Spec-driven development means writing a precise description of what your software should do before writing any code. With AI coding agents like Claude Code and Cursor, this matters more than ever. These tools will build what you describe, not what you meant. A clear spec gives them the context to produce accurate output and makes results straightforward to verify.
For agencies, an early spec also has commercial value. The faster you produce a solid spec, the faster you can quote, and a reliable estimate often decides whether you win the project.
The tools that got us here
We started exploring tools like BMAD, which structures development around a sequence of planning artifacts like product brief, PRD, architecture document, and sprint stories. It forces you to think before you build and gives coding agents structured context at every phase. When multiple developers came together on the same project, the spec evolved, and we needed a simple way to keep track of changes.
So we started using OpenSpec as a lightweight spec layer that sits alongside your code, helping teams agree on what to build before the agent writes a line. It works with most major AI coding assistants and keeps everything version-controlled in your repo.
When we adopted these spec-driven practices, the difference was felt. Agents stopped guessing and output quality went up.
But as our projects grew, we hit a ceiling neither tool was designed to solve, especially for agencies.
Collaboration and the alignment tax
In a real agency engagement with multiple team members, a client, and several agents running in parallel, it breaks down fast. A client changes a requirement in a call. A developer discovers a constraint mid-build. A non-technical stakeholder has questions.
The spec becomes a snapshot. The project moves on. Nobody has a clear process for proposing changes or making sure everyone is working from the same current version. You rush to organise daily standups and meetings, your pace slows down, and you are back where you started.

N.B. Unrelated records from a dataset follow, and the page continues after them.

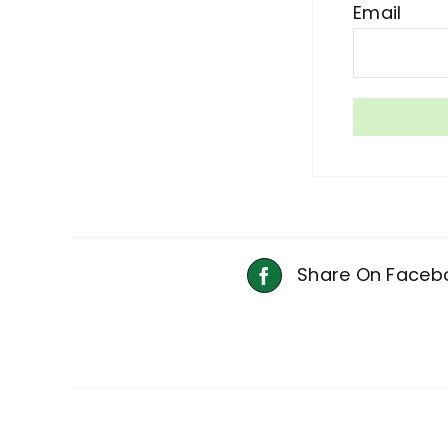
Email
Share On Faceb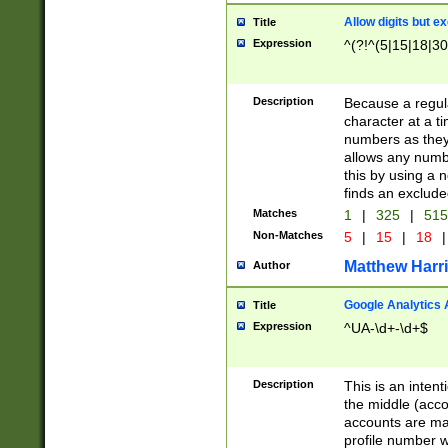
Allow digits but e
Title
Expression
^(?!^(5|15|18|30
Description
Because a regula
character at a t
numbers as they 
allows any numbe
this by using a n
finds an exclud
Matches
1
|
325
|
51
Non-Matches
5
|
15
|
18
|
Matthew Harr
Author
Google Analytics 
Title
Expression
^UA-\d+-\d+$
Description
This is an inten
the middle (acco
accounts are ma
profile number w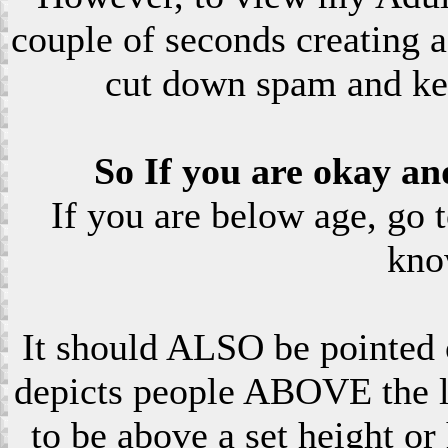
couple of seconds creating a
cut down spam and ke
So If you are okay an
If you are below age, go 
kno
It should ALSO be pointed o
depicts people ABOVE the le
to be above a set height or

We call this the alignment tax. By the time someone notices, the estimate is fiction and the client is about to get a surprise they didn't budget for. AI agents make this worse, because they move fast. An agent builds confidently from whatever context it has, even if that context is three weeks out of date. Planning becomes the bottleneck, and all the gains from AI-assisted coding are lost.
How we solved it
The missing piece isn't a better spec format. It's governance.
- Treat the spec the way you treat code, with version control, branch proposals, review, and approval
- Give non-technical stakeholders a way to participate without needing to understand Git
- Follow structured planning and employ AI agents to move faster through it
- Connect a living estimate to the current scope so it stays accurate as requirements change
- Let developers and coding agents bidirectionally pull and edit context via MCP
If you're building with AI coding agents, it doesn't mean you're going to build the right thing. If your agents are guessing, be it very fast and confidently, you can still burn through the budget quite fast.